If your domains use only simple, "static", RFC compliant DNS records then you can rely on the long established approach for introducing DNS redundancy: zone transfer between providers to enable a master-slave topology. If your websites and applications use advanced features like traffic management tools, then you may consider implementing automation to generate synchronized configurations across multiple providers, pushing changes to their APIs -- we have several customers who take this approach. Alternatively, some providers can help you deploy multiple independent DNS delivery networks with a unified technology stack.
Regardless of the approach you choose, if DNS is critical to your website or application -- and for most operators, it is -- we encourage you to consider options for introducing redundancy in your authoritative DNS setup. We are happy to discuss approaches that meet your application’s requirements for reliability, performance, and functionality.
Building a better internet
I am privileged to have spent many years in the internet infrastructure industry, supporting customers and use cases of all sizes across all kinds of technologies. We have a wonderful industry that is smaller than it seems. At NS1 we work with best in class vendors, like our anti-DDoS partner Zenedge; Packet, who last week enabled us to rapidly scale and shift our mitigation infrastructure and even sent us coffee and bagels to keep our team cranking; and many more whose expertise and professionalism aligns with that of our own world-class team, which has responded rapidly, effectively, and steadily in the face of a persistent attacker. We maintain close ties with our peers in the DNS, CDN, and other infrastructure spaces, and have shared detailed information about these attacks with many of them over the last week.
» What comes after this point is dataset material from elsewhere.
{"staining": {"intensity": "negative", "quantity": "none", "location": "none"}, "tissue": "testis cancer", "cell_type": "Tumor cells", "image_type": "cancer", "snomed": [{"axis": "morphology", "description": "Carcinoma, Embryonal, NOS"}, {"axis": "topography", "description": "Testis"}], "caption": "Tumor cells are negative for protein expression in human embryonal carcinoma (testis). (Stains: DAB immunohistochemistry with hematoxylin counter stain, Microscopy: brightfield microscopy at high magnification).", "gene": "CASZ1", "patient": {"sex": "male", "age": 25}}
As an industry, DNS service providers can do better to limit the impact of malicious attacks on our customers and the internet at large. Over the last decade, as the threat of attacks has escalated, we have entered an arms race, with DNS providers continually evolving the scale and sophistication of our networks to match those of the attacks themselves. We have treated the issue as one for individual providers to solve independently, and even as a commercial opportunity. This approach has exacerbated the impact of DDoS attacks because of the lack of a cohesive, industry-wide approach to solving such attacks and limiting the impact on customers.
The problem is both technical -- because of divergence from the historically interoperable nature of DNS as new, more advanced features have been brought to market -- and educational -- because vendors in the space focus on all-or-nothing wins instead of enabling customers to introduce the redundancy that would limit the impact of DDoS and other issues. As I have spoken with customers, it’s become clear to me they are looking to our industry to work together to solve these problems and enable redundancy and resiliency simply and transparently, without compromising on the modern functionality that makes DNS lookup such a powerful tool for application delivery management and optimization.
I am an infrastructure engineer, and as such I know this is a problem we as an industry can solve. I hope this article escalates the dialog among our peers in the DNS space and helps shift the discussion back toward solutions that enable our collective customers to leverage our powerful technologies interoperably, which will result in a more secure and better internet for all.